» **Directions for this task**
From the rows below, extract the lines verbatim, beginning at the line that contains "К обязательным относятся" and ending after the line that contains "1. Государственный орган". Include both of those lines.

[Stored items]
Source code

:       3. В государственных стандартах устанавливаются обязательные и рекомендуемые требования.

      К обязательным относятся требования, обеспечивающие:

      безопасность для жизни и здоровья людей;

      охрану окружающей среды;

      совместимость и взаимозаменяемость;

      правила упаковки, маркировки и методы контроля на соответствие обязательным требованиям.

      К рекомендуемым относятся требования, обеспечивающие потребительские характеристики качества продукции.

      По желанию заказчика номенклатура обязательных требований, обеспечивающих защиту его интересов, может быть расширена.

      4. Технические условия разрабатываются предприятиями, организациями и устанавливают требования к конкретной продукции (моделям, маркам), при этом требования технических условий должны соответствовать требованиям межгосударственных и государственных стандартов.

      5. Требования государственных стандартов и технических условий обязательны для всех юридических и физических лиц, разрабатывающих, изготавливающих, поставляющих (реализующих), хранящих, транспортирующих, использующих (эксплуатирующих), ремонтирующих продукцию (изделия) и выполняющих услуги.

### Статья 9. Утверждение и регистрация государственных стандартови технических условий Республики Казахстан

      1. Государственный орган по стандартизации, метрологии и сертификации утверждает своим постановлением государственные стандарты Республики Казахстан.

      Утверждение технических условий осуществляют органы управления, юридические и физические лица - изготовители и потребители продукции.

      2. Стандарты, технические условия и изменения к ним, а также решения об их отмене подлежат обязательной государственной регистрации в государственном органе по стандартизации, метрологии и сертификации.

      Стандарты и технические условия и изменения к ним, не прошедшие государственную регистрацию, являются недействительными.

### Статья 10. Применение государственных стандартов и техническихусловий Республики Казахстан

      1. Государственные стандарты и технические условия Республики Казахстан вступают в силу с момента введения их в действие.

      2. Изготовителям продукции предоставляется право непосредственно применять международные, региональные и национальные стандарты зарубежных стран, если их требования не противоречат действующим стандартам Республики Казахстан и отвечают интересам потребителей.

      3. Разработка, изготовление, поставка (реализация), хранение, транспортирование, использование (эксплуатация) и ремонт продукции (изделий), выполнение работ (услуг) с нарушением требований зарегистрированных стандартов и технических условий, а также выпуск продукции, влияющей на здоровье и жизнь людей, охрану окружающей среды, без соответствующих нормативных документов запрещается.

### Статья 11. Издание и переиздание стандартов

» **Finished task**
      К обязательным относятся требования, обеспечивающие:

      безопасность для жизни и здоровья людей;

      охрану окружающей среды;

      совместимость и взаимозаменяемость;

      правила упаковки, маркировки и методы контроля на соответствие обязательным требованиям.

      К рекомендуемым относятся требования, обеспечивающие потребительские характеристики качества продукции.

      По желанию заказчика номенклатура обязательных требований, обеспечивающих защиту его интересов, может быть расширена.

      4. Технические условия разрабатываются предприятиями, организациями и устанавливают требования к конкретной продукции (моделям, маркам), при этом требования технических условий должны соответствовать требованиям межгосударственных и государственных стандартов.

      5. Требования государственных стандартов и технических условий обязательны для всех юридических и физических лиц, разрабатывающих, изготавливающих, поставляющих (реализующих), хранящих, транспортирующих, использующих (эксплуатирующих), ремонтирующих продукцию (изделия) и выполняющих услуги.

### Статья 9. Утверждение и регистрация государственных стандартови технических условий Республики Казахстан

      1. Государственный орган по стандартизации, метрологии и сертификации утверждает своим постановлением государственные стандарты Республики Казахстан.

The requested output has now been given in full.